A D V E N T U R E S in C Y B E R S O U N DPeter Mark Roget : 1779 - 1869
Peter Mark Roget, an Englishman, theorized in 1824 that the retina of the eye retains an image for a fraction of a second after the image is removed or changed. This persistence of vision can be used to fool the eye into believing a succession of separate and slightly different images to be actually one moving image. Toys to exploit "persistence of vision" by animating drawings were then "invented" by men like John Ayrton Paris (English), 1824, Joseph Plateau (Belgian) and Simon von Stampfer (German), 1832. In 1852, Franz von Uchatius, another German, put an animated strip of drawing (done on glass) into a magic lantern and projected the resulting moving image onto a screen.
Seeing movement from still pictures is possible because of persistence of vision. A Czech inventor, J. E. Purkyne, first discussed persistence of vision in 1818 but it was Peter Mark Roget's paper to the British Royal Society on persistence of vision presented in 1824 brought it to attention. Persistence of vision is according to Roget was...

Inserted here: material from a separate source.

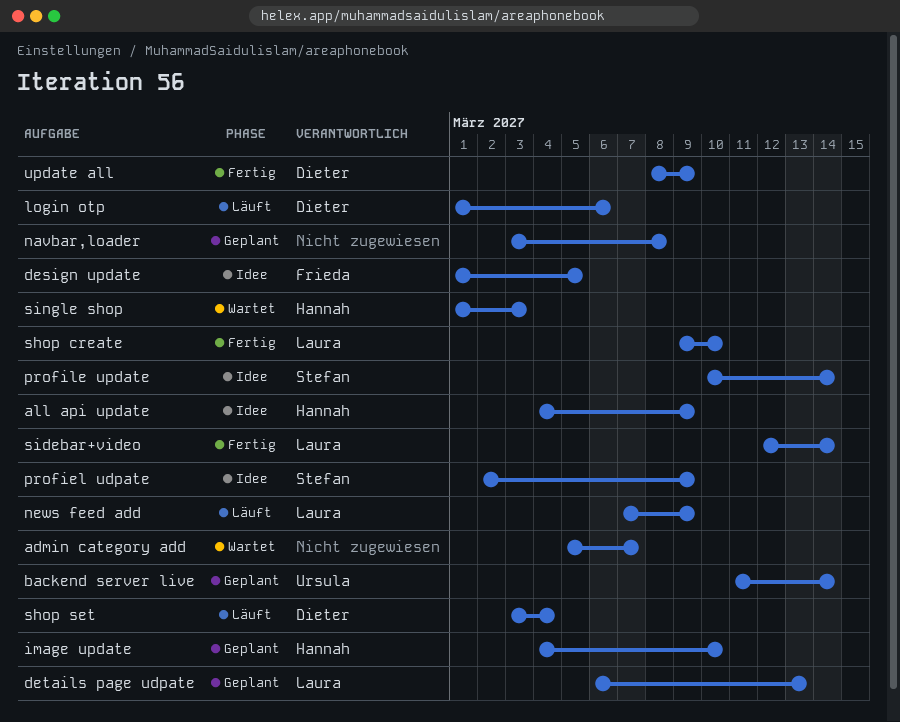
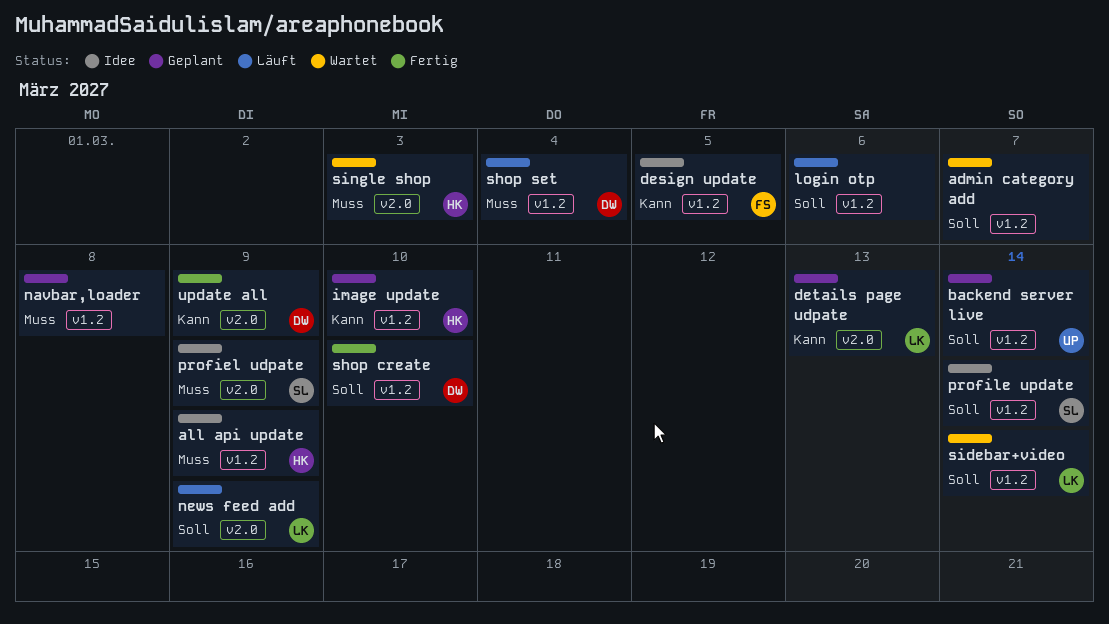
login otp, owner: Dieter -> none
shop create, owner: Laura -> Dieter
sidebar+video, status: Fertig -> Wartet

"the disposition of any image to remain momentarily on the eye's retina after it is no longer seen."In his paper, Roget (who didn't use these exact terms) noted that the illusion required a shutter and an aperture.
c. 1820: Peter Mark Roget, along with Joseph Plateau, and Michael Faraday develops the theory of 'persistance of vision'. Roget was however most famous for his Thesaurus. The British cleric John Wilkins had brought out a "conceptual dictionary," with tables, as early as 1668. The first successful Thesaurus, however, was devised by Roget, a British physician who produced his Thesaurus of English Words and Phrases in 1852. The work was immediately popular and had gone through 28 editions by Roget's death. Subsequent revised editions were overseen first by his son and grandson and, after 1886, by the New York firm of Thomas Y. Crowell, which has published the work ever since.
Peter Mark Roget (b. Jan. 18, 1779, London, Eng.--d. Sept. 12, 1869, West Malvern, Worcestershire), English physician and philologist remembered for his Thesaurus of English Words and Phrases (1852), a comprehensive classification of synonyms or verbal equivalents that is still popular in modern editions. Roget studied medicine at the University of Edinburgh and later helped found the medical school at Manchester. In 1814 he invented a "log-log" slide rule for calculating the roots and powers of numbers. From 1808 to 1840 he practiced in London. The first edition of the Thesaurus, which was begun in his 61st year and finished in his 73rd, was a product of his retirement from active medical practice, although it was based on a system of verbal classification he had begun in 1805. Roget was a fellow (from 1815) and secretary (from 1827) of the Royal Society.